Troubleshooting DBCC Errors on Indexed Views
You can use DBCC CHECKDB and DBCC CHECKTABLE to see whether an indexed view contains the same rows that are found by computing the view from the base tables. If DBCC returns errors 8907 or 8908, which indicate that the stored view is not identical to the computed view, consider the following to resolve the issue.
Does your view definition contain hints?
In SQL Server 2000, you can create indexed views that contain table hints such as NOLOCK. Sometimes, this can lead to indexed view corruption. If your view contains table hints, drop the view, edit its definition to remove such hints, and re-create it. Then, re-create the index on the view.
Does the indexed view compute a SUM aggregate over values of type float or real?
If so, are the only differences between the indexed view and computed view in the aggregated column, and are the differences small for corresponding stored and computed rows? If they are not significant, considering your data and application, no corrective action is required.
If the differences are significant, drop the index on the view and re-create it. The corruption in this case is probably because of the approximate nature of floating-point arithmetic. The order in which numbers are added during indexed view maintenance can sometimes have a generally small effect on the final result. For more information about how to use approximate data types, see Using decimal, float, and real Data. If your application uses floating-point types, but your requirements can be met using an exact decimal type (numeric, money, or decimal), consider using numeric instead in a revised version of your indexed view.
If the indexed view does not contain an aggregate over values of type float or real and you receive errors 8907 or 8708, drop the index on the view and re-create it.
Do not use ALTER INDEX REBUILD to try to remove the differences between the stored and the computed view, because ALTER INDEX REBUILD does not recalculate the view before rebuilding the index.
After recreating the index on the view, run DBCC CHECKTABLE on the view to verify that no differences remain. If differences do remain, consider hardware or other issues as a possible cause.

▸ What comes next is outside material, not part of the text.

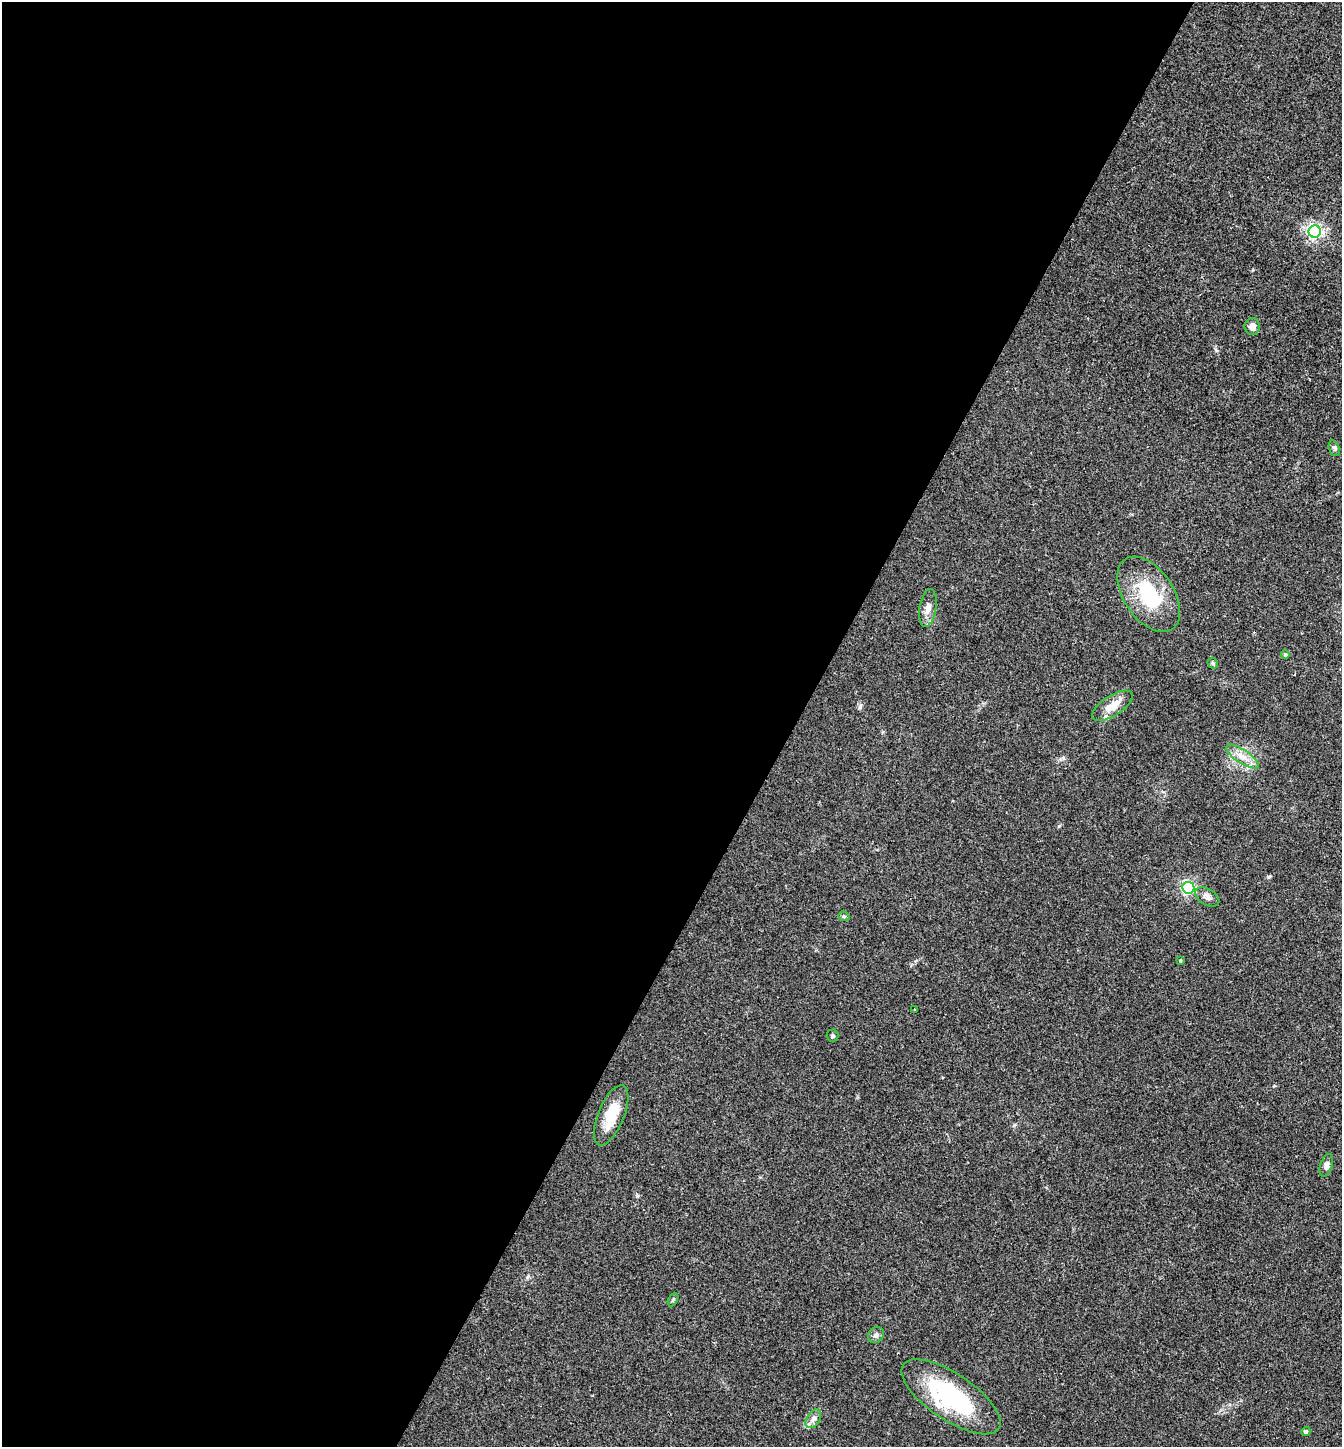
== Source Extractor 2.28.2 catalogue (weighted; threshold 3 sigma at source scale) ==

How do I determine whether differences between the indexed and computed views are significant?
If the differences between your indexed view and computed view are anything other than small differences in a SUM aggregate of a float or real value, the differences are probably significant. In these cases, you should drop and re-create the index on the view. If there is a difference between views only in a SUM over a float or real value and the view is small, compare the indexed and calculated view visually and decide whether the differences are significant. For a view
ViewName, obtain the calculated and stored values as follows:
SELECT * FROM ViewName OPTION(EXPAND VIEWS) -- Get calculated view. SELECT * FROM ViewName WITH(NOEXPAND) -- Get stored view.

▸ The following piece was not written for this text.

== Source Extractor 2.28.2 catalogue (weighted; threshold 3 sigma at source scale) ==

You may find it useful to look at the absolute or percentage difference for nonequal rows for the same group in an aggregate view to help determine whether the differences are significant. For example, the following script shows how to compare an indexed view and a computed view that differ slightly. The script displays pairs of rows for the same group that have different stored and calculated sums.

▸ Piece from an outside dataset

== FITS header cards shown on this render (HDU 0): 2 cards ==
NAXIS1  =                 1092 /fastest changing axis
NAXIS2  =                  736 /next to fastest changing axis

IF OBJECT_ID('v') IS NOT NULL DROP VIEW v IF OBJECT_ID('t') IS NOT NULL DROP TABLE t go CREATE TABLE t (id int NOT NULL PRIMARY KEY, a int NOT NULL, b float(53) NOT NULL) GO CREATE VIEW v WITH SCHEMABINDING AS SELECT a, SUM(b) AS sum_b, COUNT_BIG(*) AS c FROM dbo.t GROUP BY a GO CREATE UNIQUE CLUSTERED INDEX idx ON v(a) GO INSERT t VALUES(1, 1,1.0e1) INSERT t VALUES(2, 1,1.0e2) INSERT t VALUES(3, 2, 1.0e0) INSERT t VALUES(4, 2, 5.0e-17) INSERT t VALUES(5, 2, 5.0e-17) INSERT t VALUES(6, 2, 5.0e-17) GO DELETE FROM t WHERE id=3 GO DBCC CHECKTABLE ('v') GO -- Show the groups that have different SUMs, -- and the difference between the sums. SELECT *, v1.sum_b - v2.sum_b AS sum_b_diff FROM (SELECT * FROM v WITH (NOEXPAND)) AS v1, (SELECT * FROM v) AS v2 WHERE v1.a=v2.a AND (v1.sum_b - v2.sum_b) <> 0 OPTION(EXPAND VIEWS) GO
The result shows that only one group has a different SUM value, and that the difference
sum_b_diff is very small.